Let x be the length of each of the two parallel panels that you will erect.

Then 105 - 2x is the length of the third panel, and also the enclosed length of the existing wall that you are going to use.

Therefore the enclosed area is A = x * (105-2x) = 105x - 2x^2

dA/dX = 105-4x

Maximum area at 4x=105 or x=26 1/4 ft

So the maximum-area enclosure will be 26 1/4 x 52.5 ft. This is 1378 ft^2

You cannot enclose 1400 ft^2 (though you can come close)

• To my feeble brain, the 105 feet of panel will be used to make three sides of the enclosure, and one third of 105 feet of wall will be used as the fourth.

A square will give the greatest area, so it will have 33 feet on a side.

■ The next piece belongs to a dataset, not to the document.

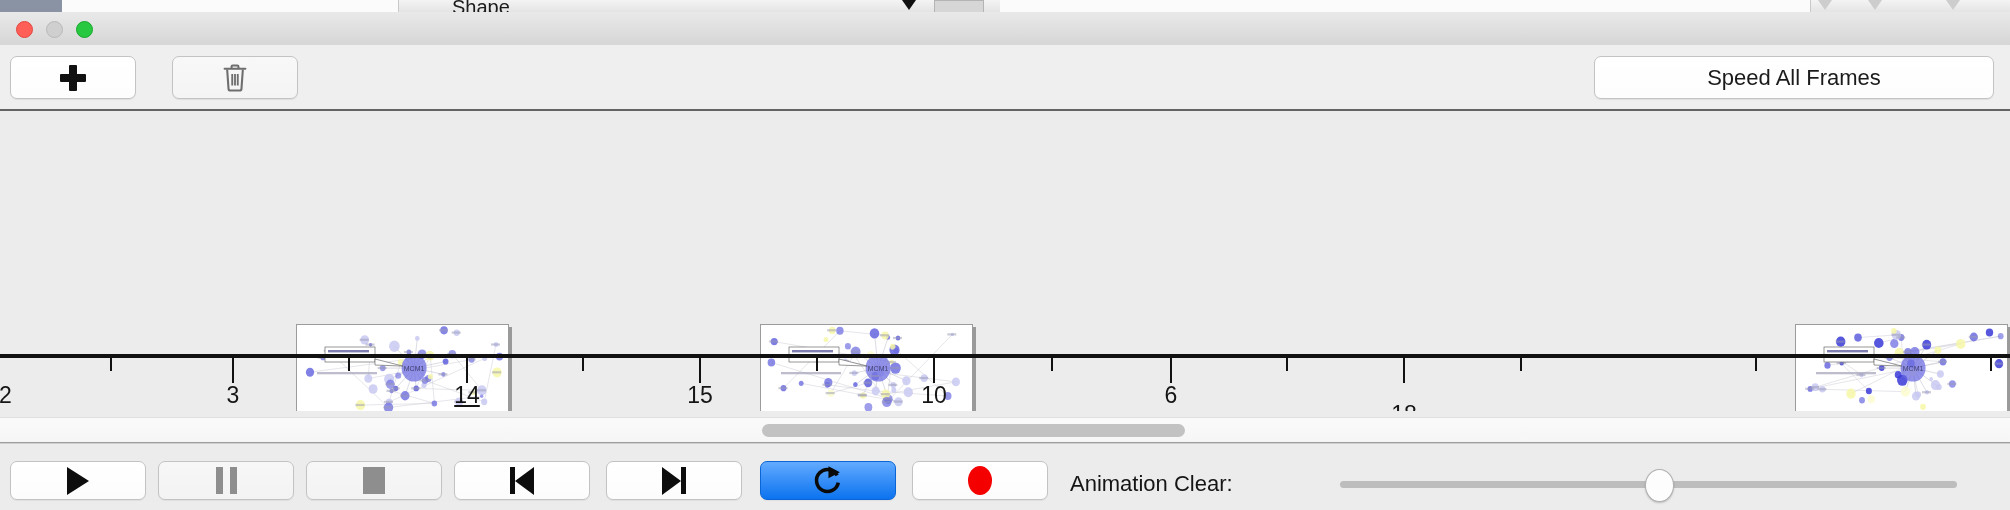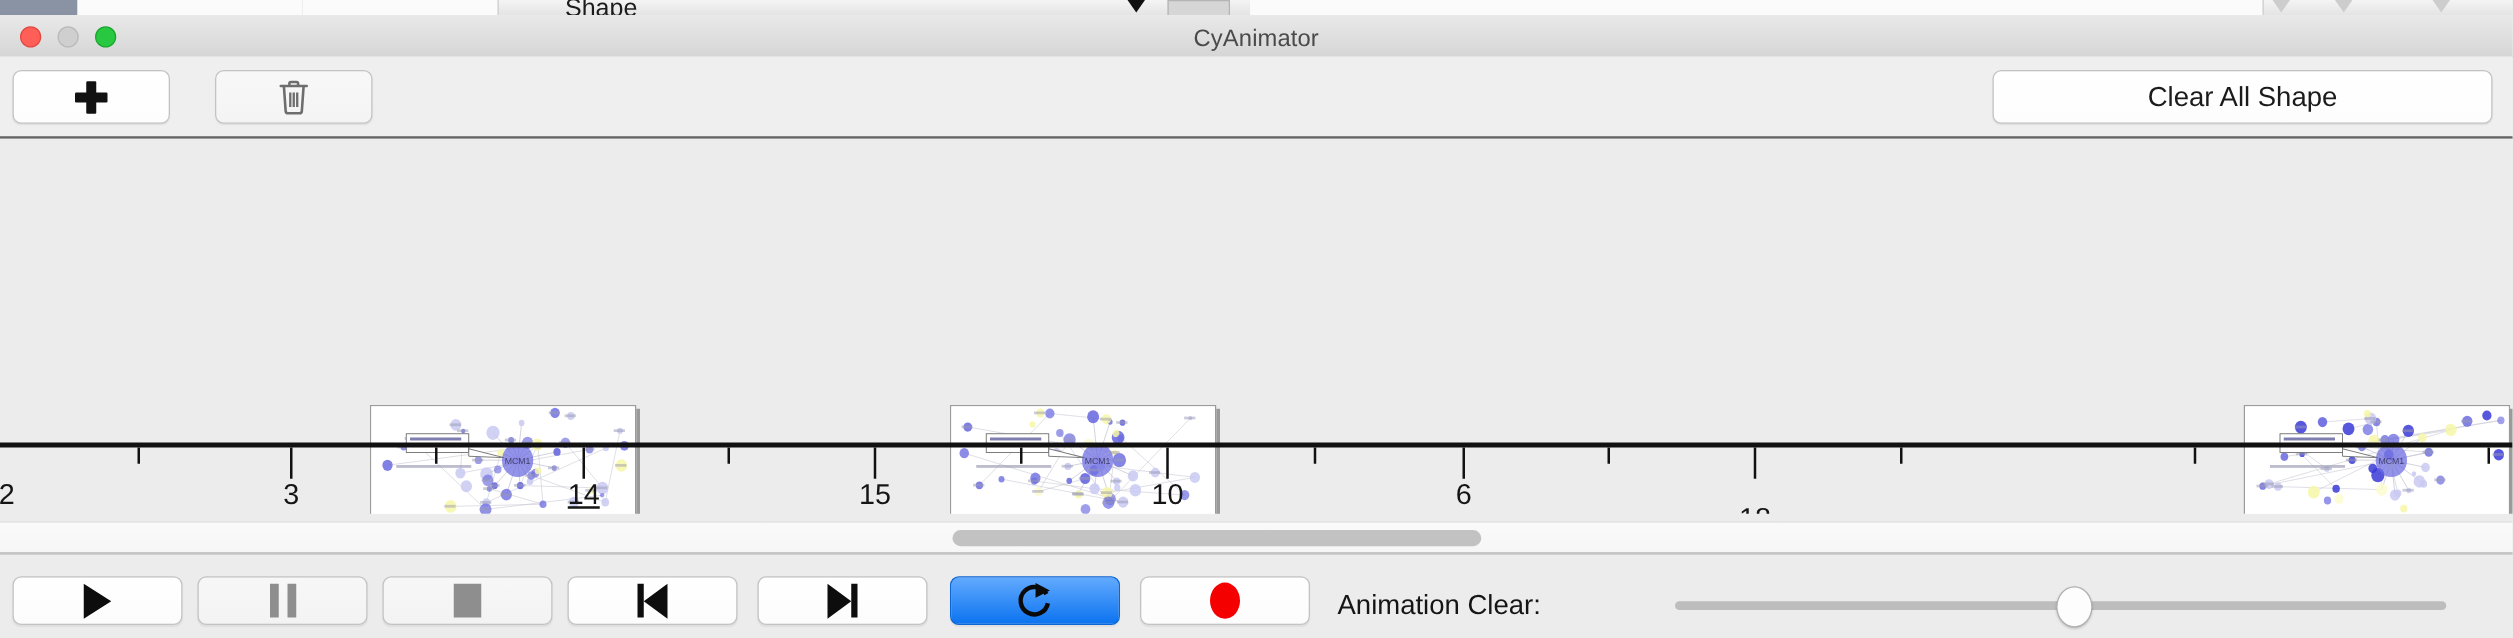"CyAnimator" div.win-title { html: <div>CyAnimator</div> -> none }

This will result in an area of 1089 sq ft.

• you can use differential calculus to do it!

just get two set of eqn's

1. perimeter = 105 ft, so 105ft = 2x + 2y

where y and x represents length and width , respectively.

2.area =1400 sq ft, so x* y =1400.

use this two eqn's to get single eqn without y and than, you can find gradeint function and at a turning point, it's zero so you get values of turning points.use it to determine max and min , and you could use second derivative here.

than, you could find the max and min values of area and see whether it gonna cover 1400sq ft.

OR you could guestimate it!

Source(s): i do maths